Initializing member variables using the same name for constructor arguments as for the member variables allowed by the C++ standard?

I figured out that it's possible to initialize the member variables with a constructor argument of the same name as show in the example below.

#include <cstdio>
#include <vector>

class Blah {
	std::vector<int> vec;
	
public:
	Blah(std::vector<int> vec): vec(vec)
	{}
	
	void printVec() {
		
		for(unsigned int i=0; i<vec.size(); i++)
			printf("%i ", vec.at(i));
		
		printf("\n");
	}
};

int main() {
	
	std::vector<int> myVector(3);
	
	myVector.at(0) = 1;
	myVector.at(1) = 2;
	myVector.at(2) = 3;
	
	Blah blah(myVector);
	
	blah.printVec();
	
	return 0;
}

g++ 4.4 with the arguments -Wall -Wextra -pedantic gives no warning and works correctly. It also works with clang++. I wonder what the C++ standard says about it? Is it legal and guaranteed to always work?

>I wonder what the C++ standard says about it? Is it legal and guaranteed to always work?

Yes. That is perfectly legal. Fully Standard conformant.

Blah(std::vector<int> vec): vec(vec){}
                             ^   ^                           
                             |   |
                             |    this is the argument to the constructor
                             this is your member data

Since you asked for the reference in the Standard, here it is, with an example.

§12.6.2/7

>Names in the expression-list of a mem-initializer are evaluated in the scope of the constructor for which the mem-initializer is specified.

[Example:
class X {
 int a;
 int b;
 int i;
 int j;
 public:
 const int& r;
  X(int i): r(a), b(i), i(i), j(this->i) {}
                      //^^^^ note this (added by Nawaz)
};

> initializes X::r to refer to X::a, > initializes X::b with the value of the > constructor parameter i, initializes > X::i with the value of the constructor > parameter i, and initializes X::j with > the value of X::i; this takes place > each time an object of class X is > created. ]

>[Note: because the > mem-initializer are evaluated in the > scope of the constructor, the this > pointer can be used in the > expression-list of a mem-initializer > to refer to the object being > initialized. ]

As you can see, there're other interesting thing to note in the above example, and the commentary from the Standard itself.

---

BTW, as side note, why don't you accept the parameter as const reference:

 Blah(const std::vector<int> & vec): vec(vec) {}
      ^^^^const              ^reference

It avoids unneccessary copy of the original vector object.

It is guaranteed always to work (I use it quite often).

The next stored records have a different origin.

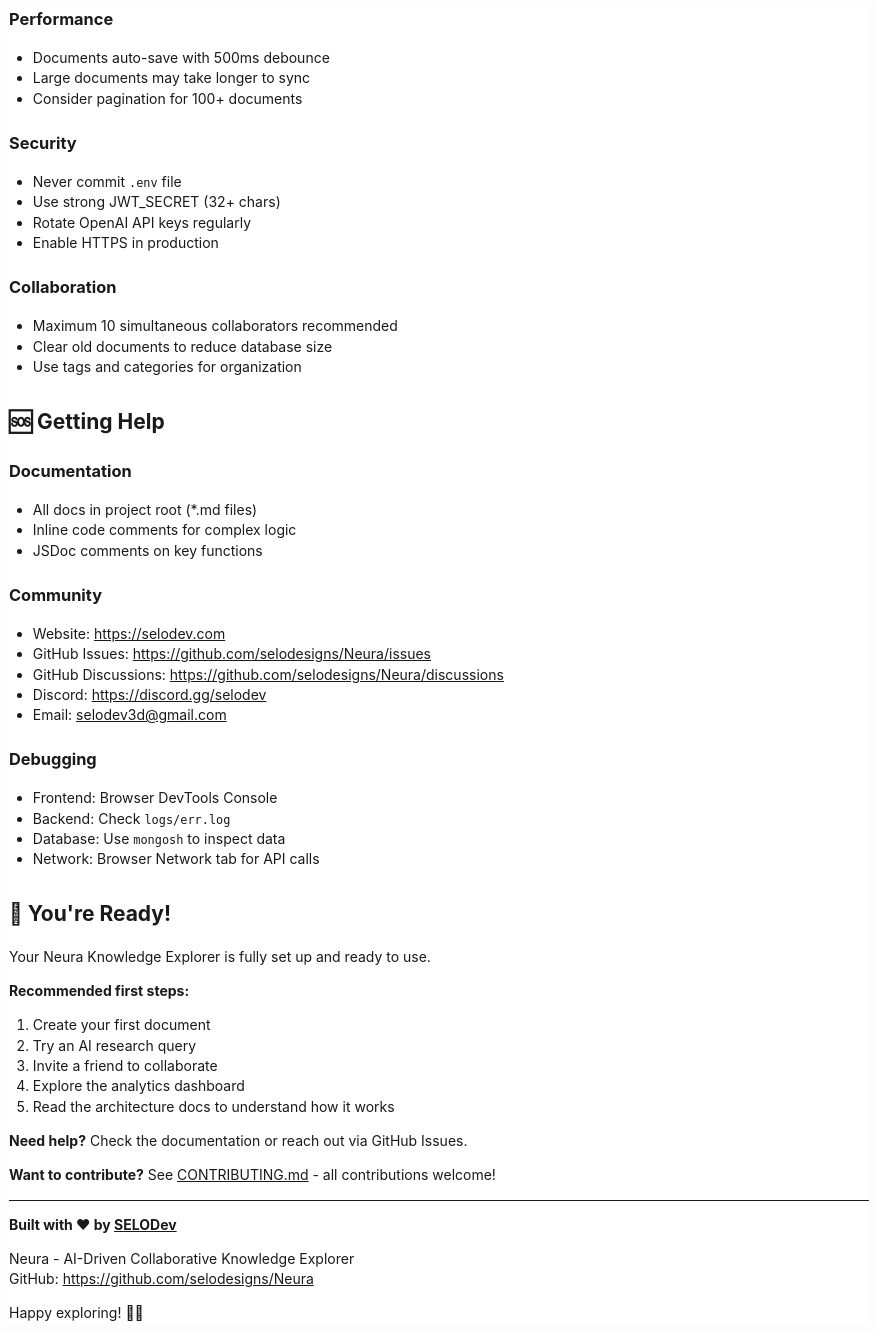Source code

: ### Performance
- Documents auto-save with 500ms debounce
- Large documents may take longer to sync
- Consider pagination for 100+ documents

### Security
- Never commit `.env` file
- Use strong JWT_SECRET (32+ chars)
- Rotate OpenAI API keys regularly
- Enable HTTPS in production

### Collaboration
- Maximum 10 simultaneous collaborators recommended
- Clear old documents to reduce database size
- Use tags and categories for organization

## 🆘 Getting Help

### Documentation
- All docs in project root (*.md files)
- Inline code comments for complex logic
- JSDoc comments on key functions

### Community
- Website: https://selodev.com
- GitHub Issues: https://github.com/selodesigns/Neura/issues
- GitHub Discussions: https://github.com/selodesigns/Neura/discussions
- Discord: https://discord.gg/selodev
- Email: selodev3d@gmail.com

### Debugging
- Frontend: Browser DevTools Console
- Backend: Check `logs/err.log`
- Database: Use `mongosh` to inspect data
- Network: Browser Network tab for API calls

## 🎉 You're Ready!

Your Neura Knowledge Explorer is fully set up and ready to use. 

**Recommended first steps:**
1. Create your first document
2. Try an AI research query
3. Invite a friend to collaborate
4. Explore the analytics dashboard
5. Read the architecture docs to understand how it works

**Need help?** Check the documentation or reach out via GitHub Issues.

**Want to contribute?** See [CONTRIBUTING.md](CONTRIBUTING.md) - all contributions welcome!

---

**Built with ❤️ by [SELODev](https://selodev.com)**

Neura - AI-Driven Collaborative Knowledge Explorer  
GitHub: https://github.com/selodesigns/Neura

Happy exploring! 🚀✨
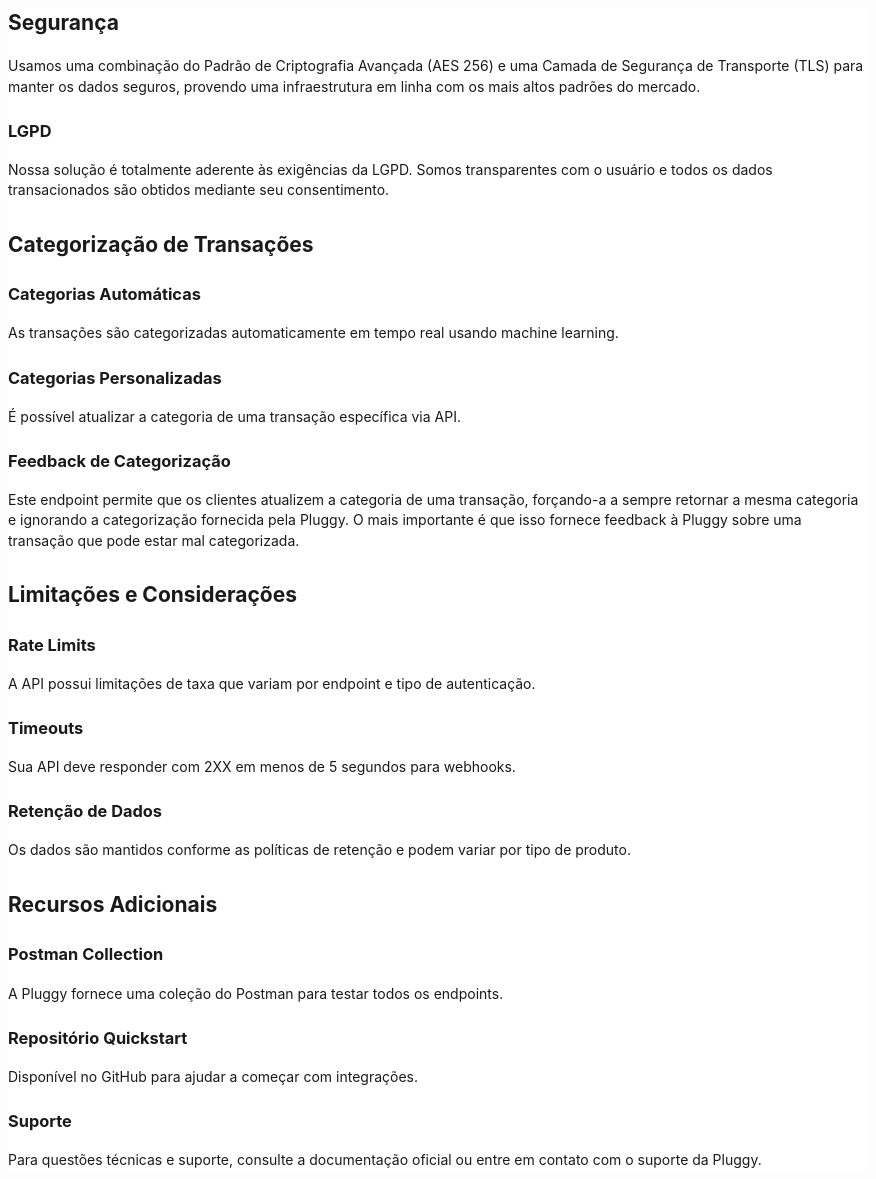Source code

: ## Segurança

Usamos uma combinação do Padrão de Criptografia Avançada (AES 256) e uma Camada de Segurança de Transporte (TLS) para manter os dados seguros, provendo uma infraestrutura em linha com os mais altos padrões do mercado.

### LGPD
Nossa solução é totalmente aderente às exigências da LGPD. Somos transparentes com o usuário e todos os dados transacionados são obtidos mediante seu consentimento.

## Categorização de Transações

### Categorias Automáticas
As transações são categorizadas automaticamente em tempo real usando machine learning.

### Categorias Personalizadas
É possível atualizar a categoria de uma transação específica via API.

### Feedback de Categorização
Este endpoint permite que os clientes atualizem a categoria de uma transação, forçando-a a sempre retornar a mesma categoria e ignorando a categorização fornecida pela Pluggy. O mais importante é que isso fornece feedback à Pluggy sobre uma transação que pode estar mal categorizada.

## Limitações e Considerações

### Rate Limits
A API possui limitações de taxa que variam por endpoint e tipo de autenticação.

### Timeouts
Sua API deve responder com 2XX em menos de 5 segundos para webhooks.

### Retenção de Dados
Os dados são mantidos conforme as políticas de retenção e podem variar por tipo de produto.

## Recursos Adicionais

### Postman Collection
A Pluggy fornece uma coleção do Postman para testar todos os endpoints.

### Repositório Quickstart
Disponível no GitHub para ajudar a começar com integrações.

### Suporte
Para questões técnicas e suporte, consulte a documentação oficial ou entre em contato com o suporte da Pluggy.
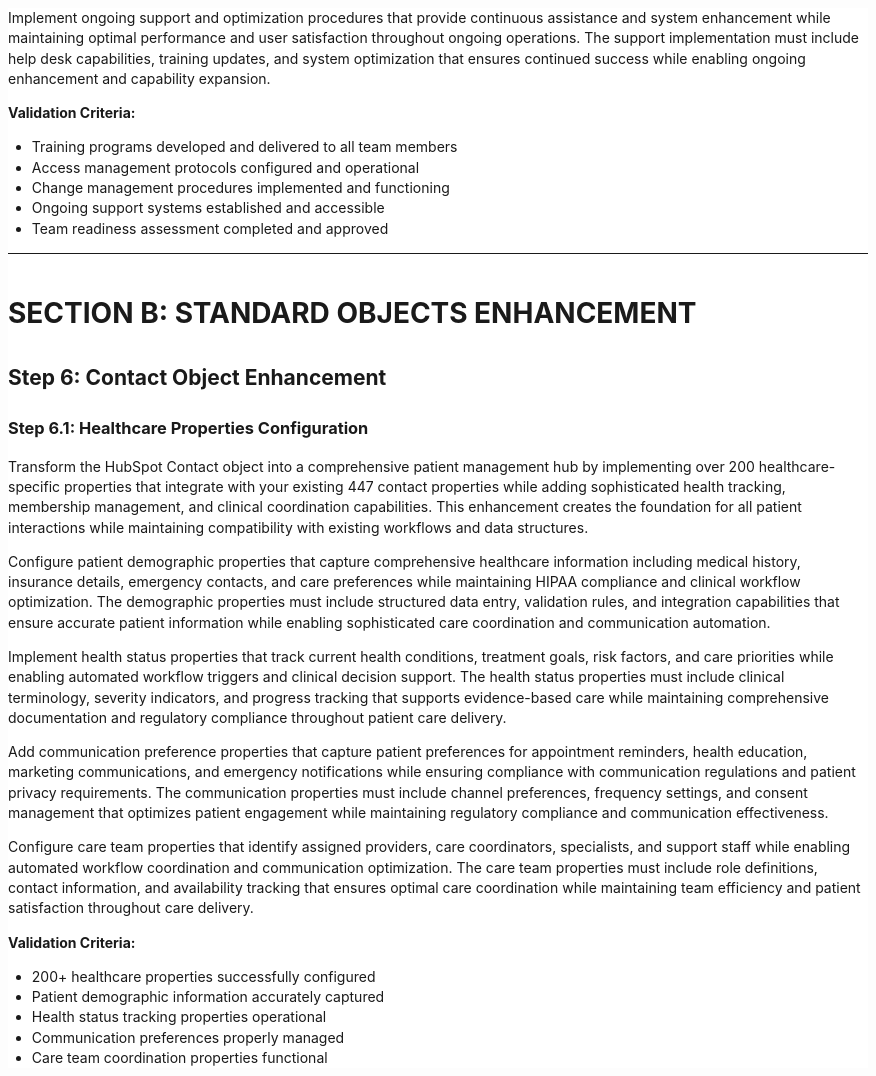 Implement ongoing support and optimization procedures that provide continuous assistance and system enhancement while maintaining optimal performance and user satisfaction throughout ongoing operations. The support implementation must include help desk capabilities, training updates, and system optimization that ensures continued success while enabling ongoing enhancement and capability expansion.

**Validation Criteria:**
- Training programs developed and delivered to all team members
- Access management protocols configured and operational
- Change management procedures implemented and functioning
- Ongoing support systems established and accessible
- Team readiness assessment completed and approved

---

# SECTION B: STANDARD OBJECTS ENHANCEMENT

## Step 6: Contact Object Enhancement

### Step 6.1: Healthcare Properties Configuration

Transform the HubSpot Contact object into a comprehensive patient management hub by implementing over 200 healthcare-specific properties that integrate with your existing 447 contact properties while adding sophisticated health tracking, membership management, and clinical coordination capabilities. This enhancement creates the foundation for all patient interactions while maintaining compatibility with existing workflows and data structures.

Configure patient demographic properties that capture comprehensive healthcare information including medical history, insurance details, emergency contacts, and care preferences while maintaining HIPAA compliance and clinical workflow optimization. The demographic properties must include structured data entry, validation rules, and integration capabilities that ensure accurate patient information while enabling sophisticated care coordination and communication automation.

Implement health status properties that track current health conditions, treatment goals, risk factors, and care priorities while enabling automated workflow triggers and clinical decision support. The health status properties must include clinical terminology, severity indicators, and progress tracking that supports evidence-based care while maintaining comprehensive documentation and regulatory compliance throughout patient care delivery.

Add communication preference properties that capture patient preferences for appointment reminders, health education, marketing communications, and emergency notifications while ensuring compliance with communication regulations and patient privacy requirements. The communication properties must include channel preferences, frequency settings, and consent management that optimizes patient engagement while maintaining regulatory compliance and communication effectiveness.

Configure care team properties that identify assigned providers, care coordinators, specialists, and support staff while enabling automated workflow coordination and communication optimization. The care team properties must include role definitions, contact information, and availability tracking that ensures optimal care coordination while maintaining team efficiency and patient satisfaction throughout care delivery.

**Validation Criteria:**
- 200+ healthcare properties successfully configured
- Patient demographic information accurately captured
- Health status tracking properties operational
- Communication preferences properly managed
- Care team coordination properties functional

The compiler knows that the initializer list is of the form: member(value), and so it knows that the first vec in vec(vec) must be a member. Now on the argument to initialize the member, both members, arguments to the constructor and other symbols can be used, as in any expression that would be present inside the constructor. At this point it applies the regular lookup rules, and the argument vec hides the member vec.

Section 12.6.2 of the standard deals with initialization and it explains the process with paragraph 2 dealing with lookup for the member and paragraph 7 with the lookup of the argument.

> Names in the expression-list of a mem-initializer are evaluated in the scope of the constructor for which the mem-initializer is specified. [Example:

class X {
   int a;
   int b;
   int i;
   int j;
public:
   const int& r;
   X(int i): r(a), b(i), i(i), j(this->i) {}
};

One additional counter argument or perhaps just something to be aware of is the situation in which move construction is used to intialize the member variable.

If the member variable needs to be used within the body of the constructor then the member variable needs to be explcitly referenced through the this pointer, otherwise the moved variable will be used which is in an undefined state.

template<typename B>
class A {
public:
  
  A(B&& b): b(std::forward(b)) {
    this->b.test(); // Correct
    b.test(); // Undefined behavior
  }

private:
  B b;
};

As others have already answered: Yes, this is legal. And yes, this is guaranteed by the Standard to work.

And I find it horrible every time I see it, forcing me to pause: "vec(vec)? WTF? Ah yes, vec is a member variable..."

This is one of the reasons why many, including myself, like to use a naming convention which makes it clear that a member variable is a member variable. Conventions I have seen include adding an underscore suffix (vec_) or an m_ prefix (m_vec). Then, the initializer reads: vec_(vec) / m_vec(vec), which is a no-brainer.